- Sabe, na semana passada eu recebi aqui no trabalho um xará, Antônio, só Antônio. Ele sentou aí onde você está, se apresentou, melhor, disse que era amigo do chefe. Mostrou o seu álbum de fotografias do seu trabalho. Rapaz, eu estranhei as roupas coloridas.
- De palhaço?, - perguntou Genilton.
- Não. Poderia ser ... – e Marco Antônio parou de falar, pensava.
- De palhaço Marco? Só pode ser.
- Não, de Drag Queen.
- Drag Queen!!, - Genilton falou tão devagar, o estranhamento do exotismo da profissão de Antônio só não foi maior, por que ele via vez por outra um na tevê.
- Pois é. Nem deu tempo de pensar em algo, ela já foi contando o seu problema ...
- Qual problema esse bicha tem? Não é para ter nenhum.
- Mas tem ...
- Ignora, irmão. Ignora.
- Não consegui ...
- Você tem o coração mole. Mole demais.
- Genilton, eu tinha que ouvir. Olha, no estado dele, dez reais para mim não custa nada. Nada. Nada ...
- É que você é rico, mas também é muito besta!
Marco Antônio já tinha resolvido parar aquela conversa com Genilton. Estava procurando a palavra mais educada para interromper o papo, que havia se tornado desagradável, mas de repente Genilton mudou de tom, já crítico, rosnou:
- Você gosta é de bicha! Não é?
- Genilton, dia desses um cliente sentou na minha frente e começou a conversar.
- Eu sei, você tem paciência.
- Aí esse cliente me pediu socorro. Não tinha forças para subir essa escada.
- Lá vem você com seu coração bondoso, - disse Genilton, irônico.
- Eu chamei Zezé e ele desenrolou, - desta vez não houve réplica.
- Sabe, um mês depois ele voltou, mas dessa vez não pediu ajuda.
- É capaz de ser o tal de Drag Queen.
- E ele contou uma história linda. Disse que um dia estava na aula quando uma colega chamou parte da turma para rezarem juntos.
- Agora vem você com religião.
- Pois bem, ele disse que durante mais de mês ele rezaram no intervalo do recreio a favor de um colega, que ele não tinham tanta intimidade.
- Falando da oração para o colega, - respondeu Genilton.

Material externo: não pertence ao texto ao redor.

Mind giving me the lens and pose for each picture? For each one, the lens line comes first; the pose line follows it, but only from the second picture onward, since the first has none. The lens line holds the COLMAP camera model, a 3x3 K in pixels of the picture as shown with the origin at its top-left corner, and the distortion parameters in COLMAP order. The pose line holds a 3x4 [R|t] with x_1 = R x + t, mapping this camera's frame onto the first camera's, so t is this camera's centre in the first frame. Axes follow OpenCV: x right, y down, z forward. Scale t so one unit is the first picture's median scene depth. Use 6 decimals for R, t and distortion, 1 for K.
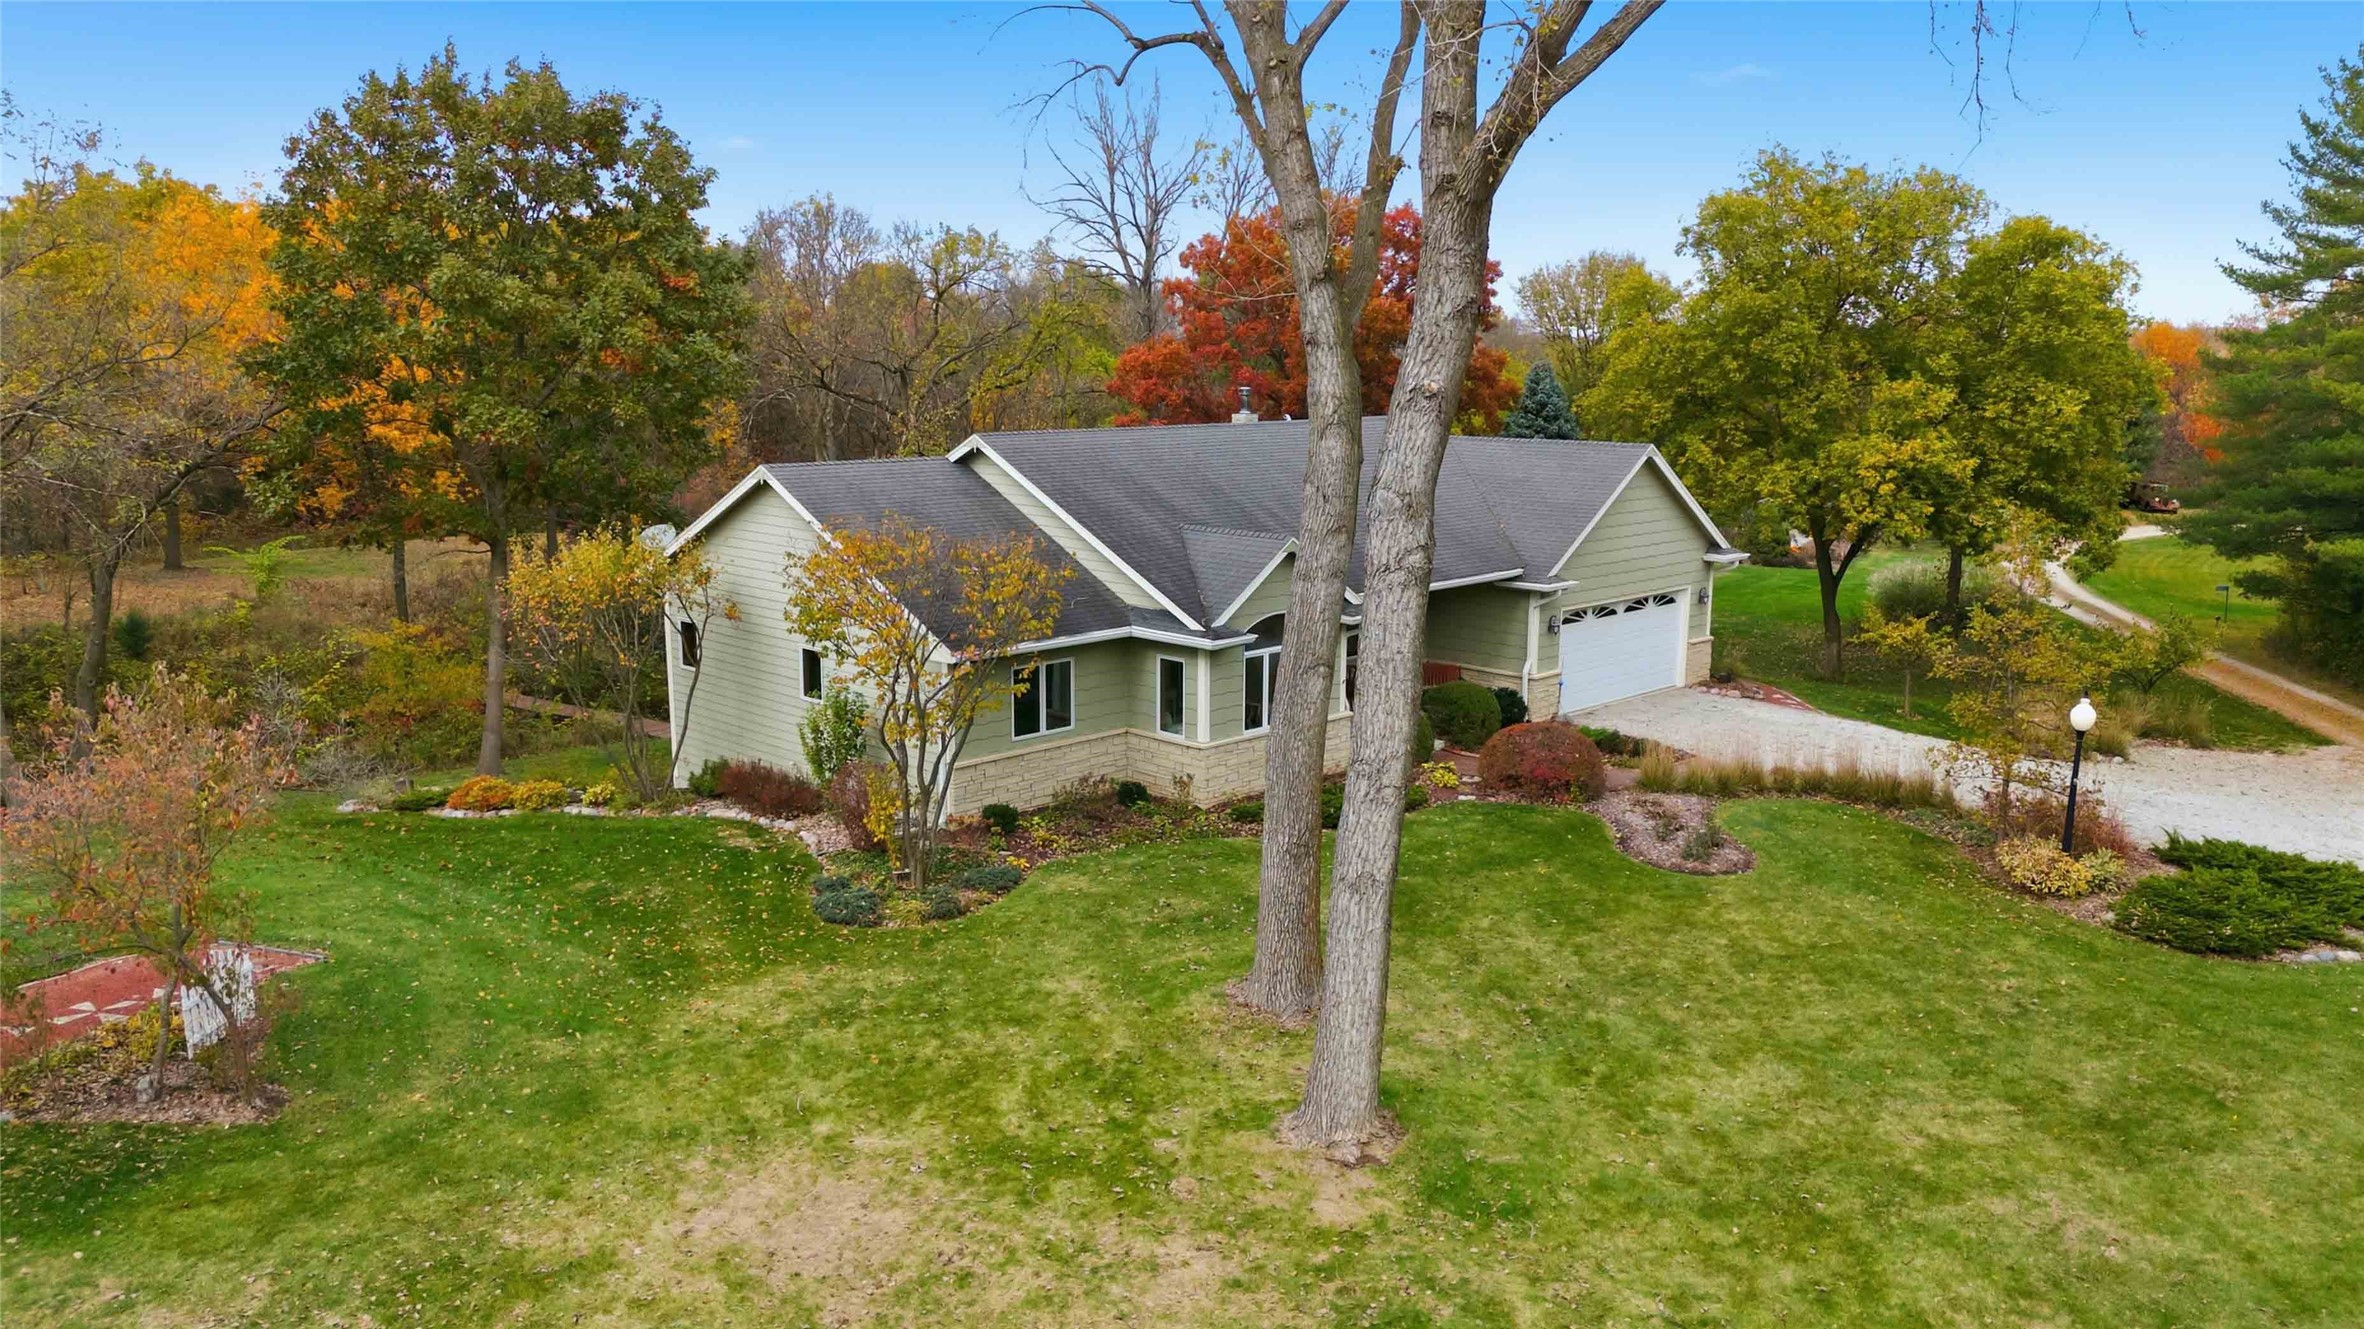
lens RADIAL K [[1741.2, 0, 1182.0], [0, 1741.2, 664.5], [0, 0, 1]] dist [0.073621, -0.085186]
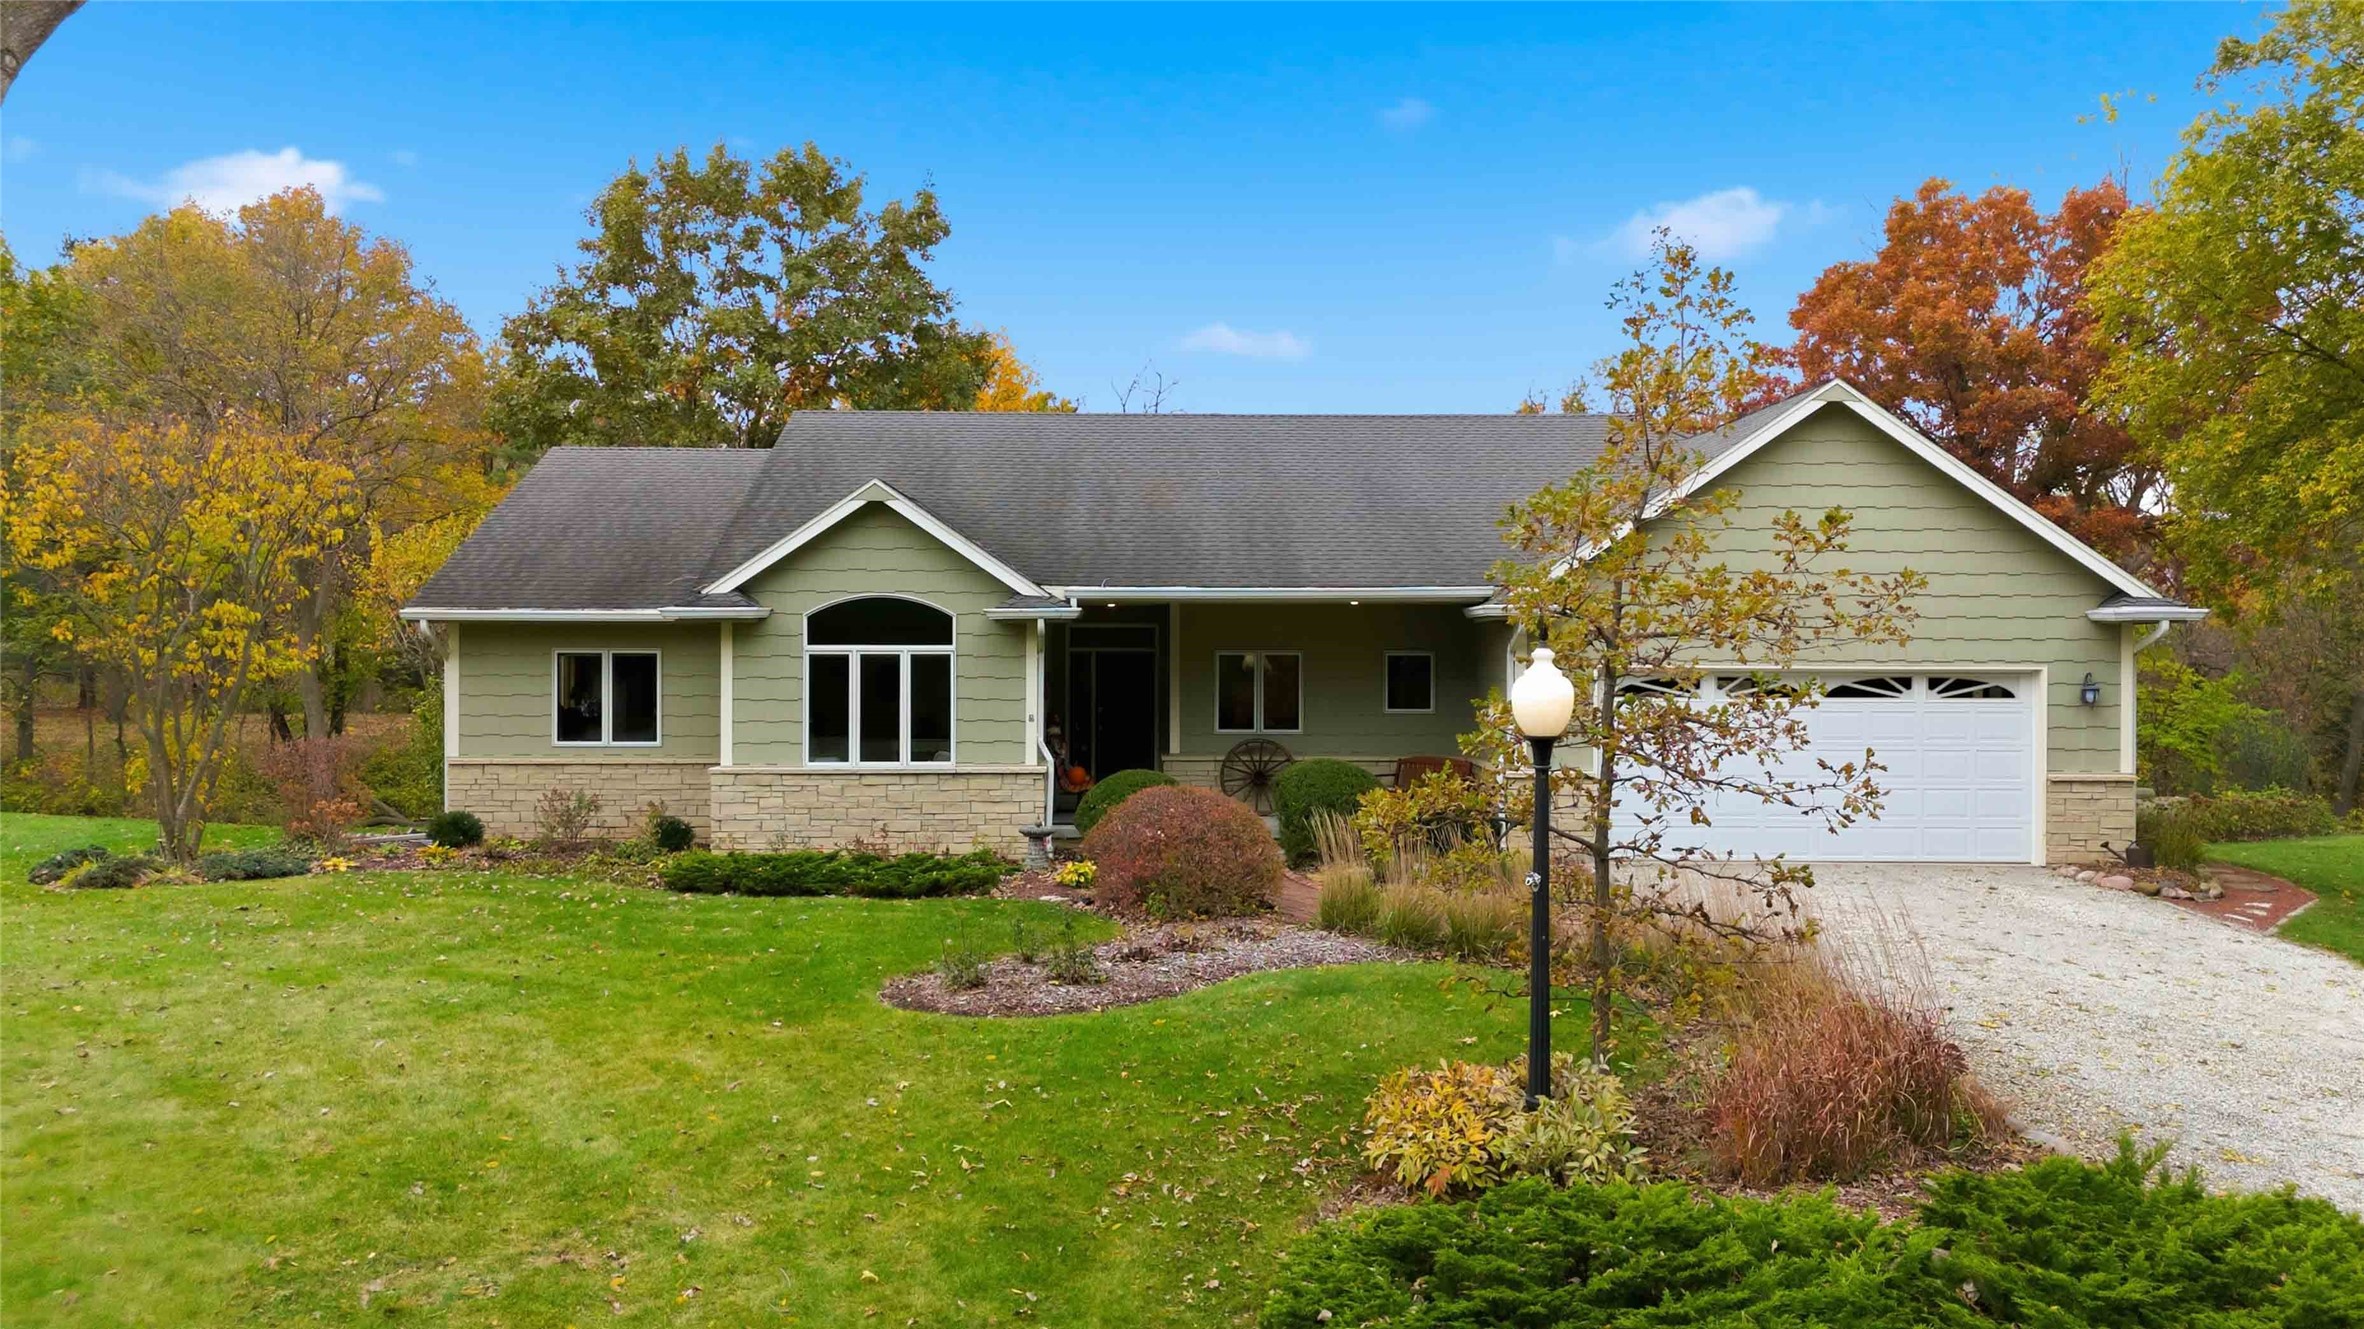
lens RADIAL K [[1741.2, 0, 1182.0], [0, 1741.2, 664.5], [0, 0, 1]] dist [0.073621, -0.085186]
pose [[0.715010, 0.004418, -0.699100, 0.950156], [-0.128170, 0.983860, -0.124869, 0.102785], [0.687265, 0.178886, 0.704036, 0.949355]]
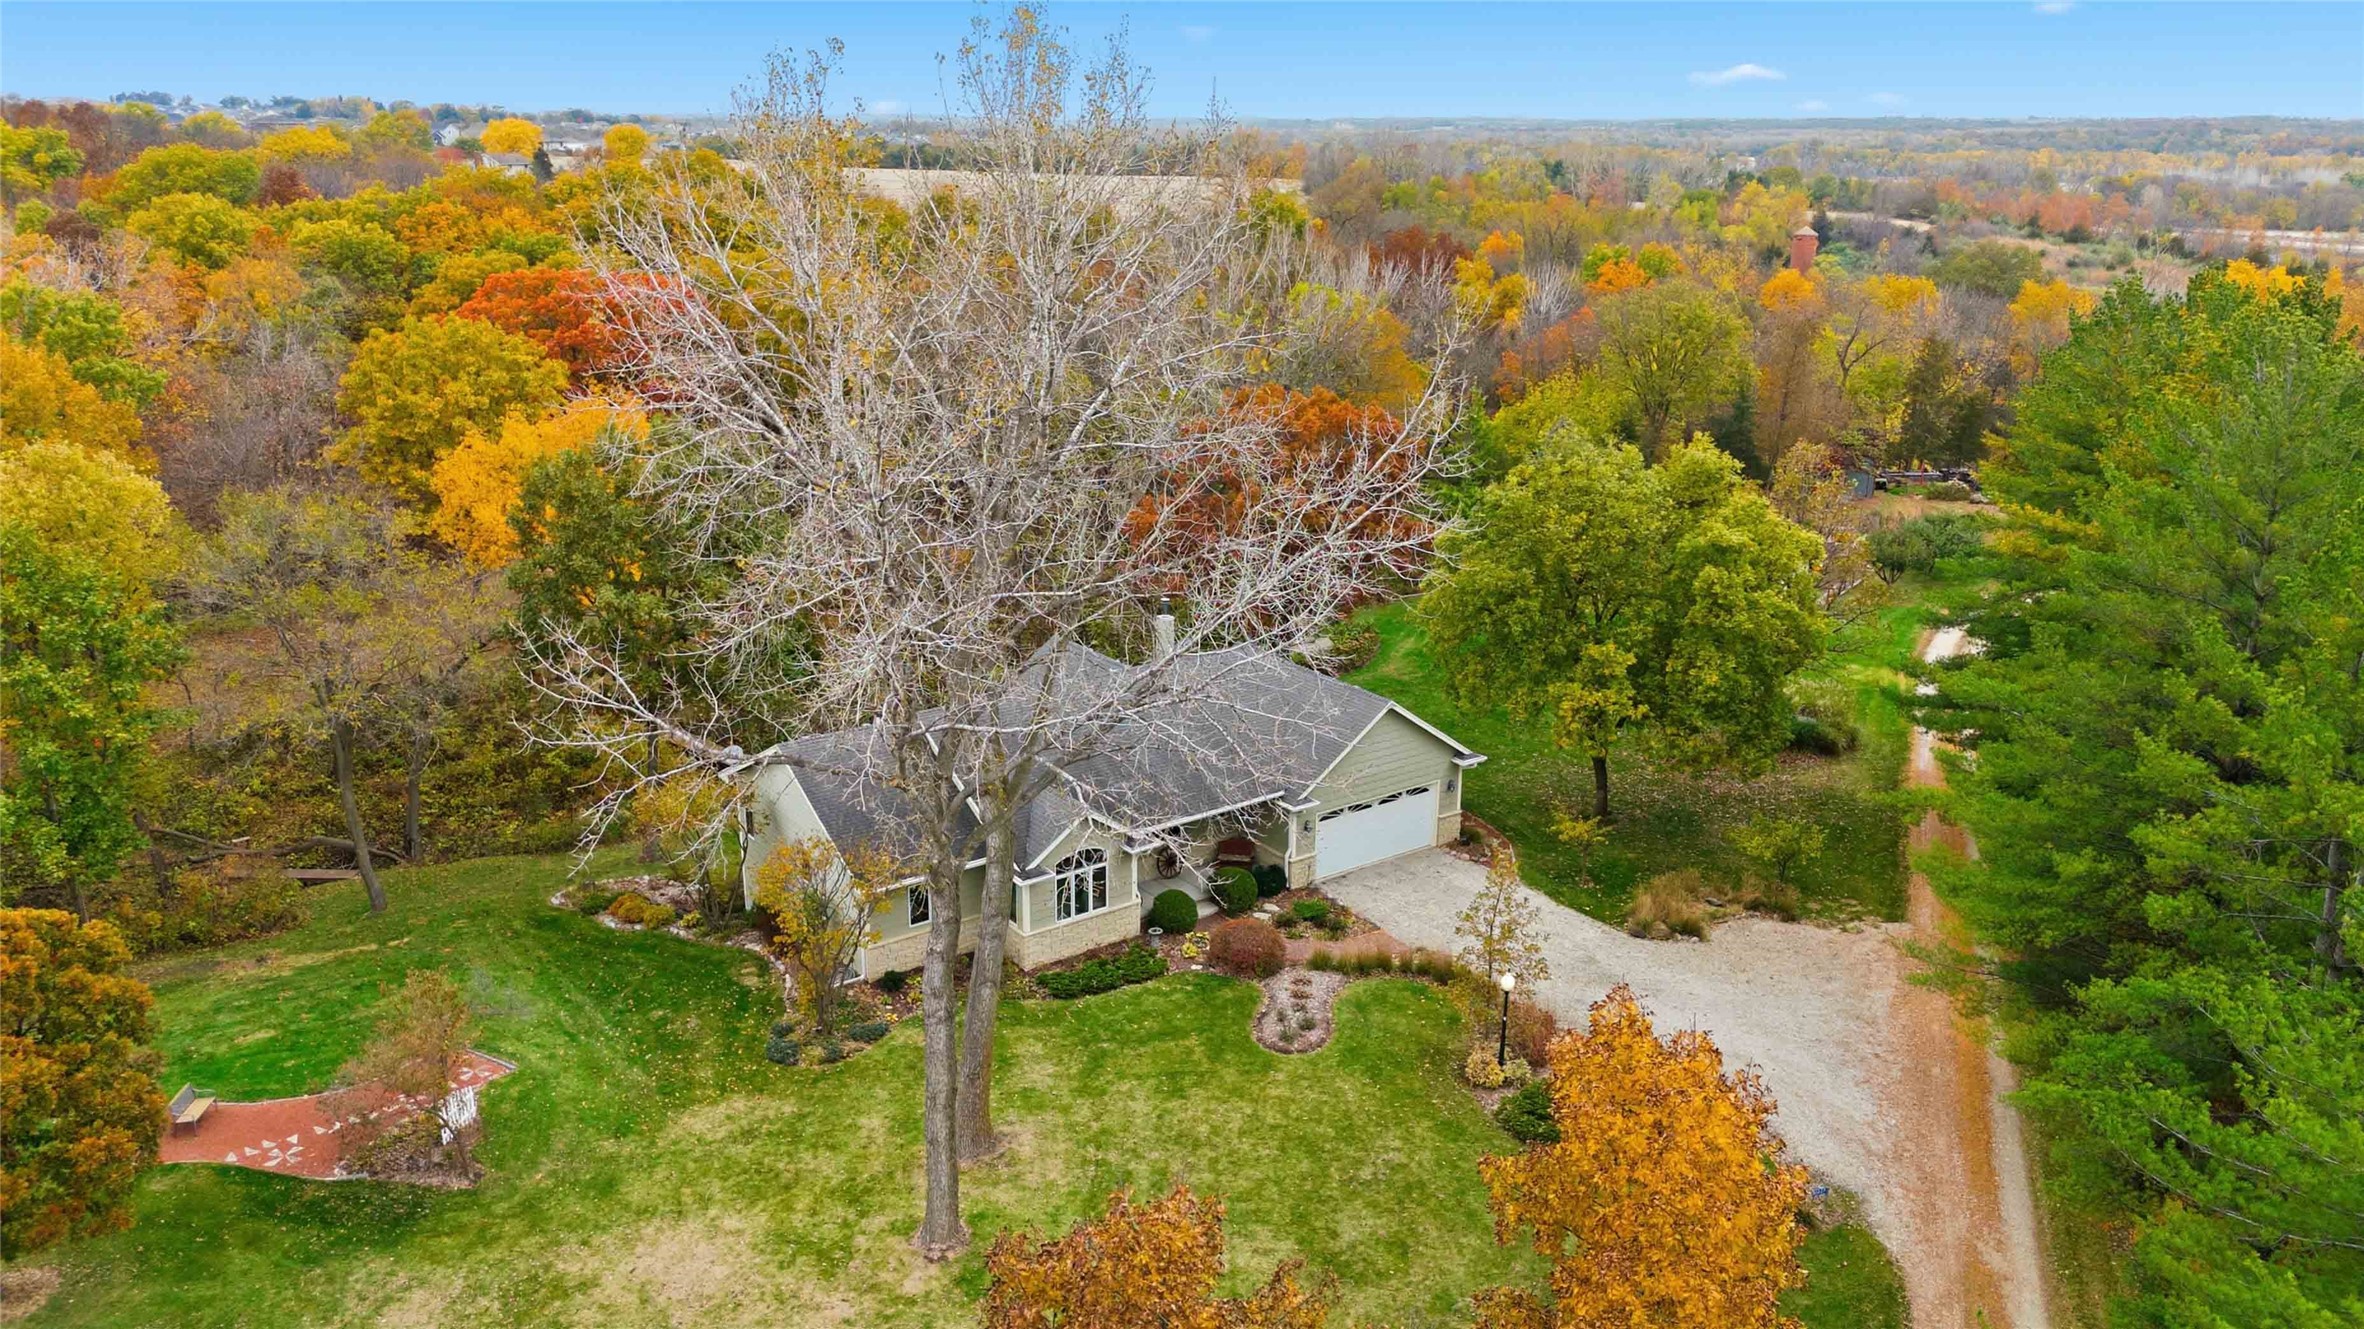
lens RADIAL K [[1741.2, 0, 1182.0], [0, 1741.2, 664.5], [0, 0, 1]] dist [0.073621, -0.085186]
pose [[0.986384, 0.052316, -0.155915, 0.611212], [-0.032460, 0.991335, 0.127280, -0.639278], [0.161223, -0.120486, 0.979536, -0.862472]]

- É verdade. Foi quando ele disse que quase dois meses depois, aquele colega voltou curado e depois de uns quinze dias ele se aproximou do rapaz e disse a ele: “Nós rezamos toda noite quando você estava em doente.”
- Era para mim. Esse homem é o Drag Queen?
- É.
- Eu não agradeci. Onde ele está?
- Morreu ... estava bem doente. Pegue esse papel, ele deixou esse poema que um amigo havia feito naquele tempo.
Genilton pegou, desembrulhou o papel amarrotado como quem abre um pacote de pão e se pôs a ler:
Muitas vezes nos
damos por vencidos
ao ouvirmos
de alguém um
diagnóstico.
Porém Deus nos
prepara o prognóstico
Atendendo com amor
nossos pedidos.
Os problemas são
todos removidos (no áudio errei e gravei resolvidos)
quando a fé se torna
cristalina.
E a resposta que
vem da mão divina
nos devolve por inteiro
as emoções.
Ao notarmos que
nossas orações
Alteram as razões da
medicina.
Ass. Ademar Rafael Ferreira
- Não sei o que dizer.
- Depois que ele saiu de vez da vida, eu só penso nele assim: Meu amigo, um certo Antônio, - falou Marco Antônio.
- É, - disse Genilton, e o silêncio se fez ouvir.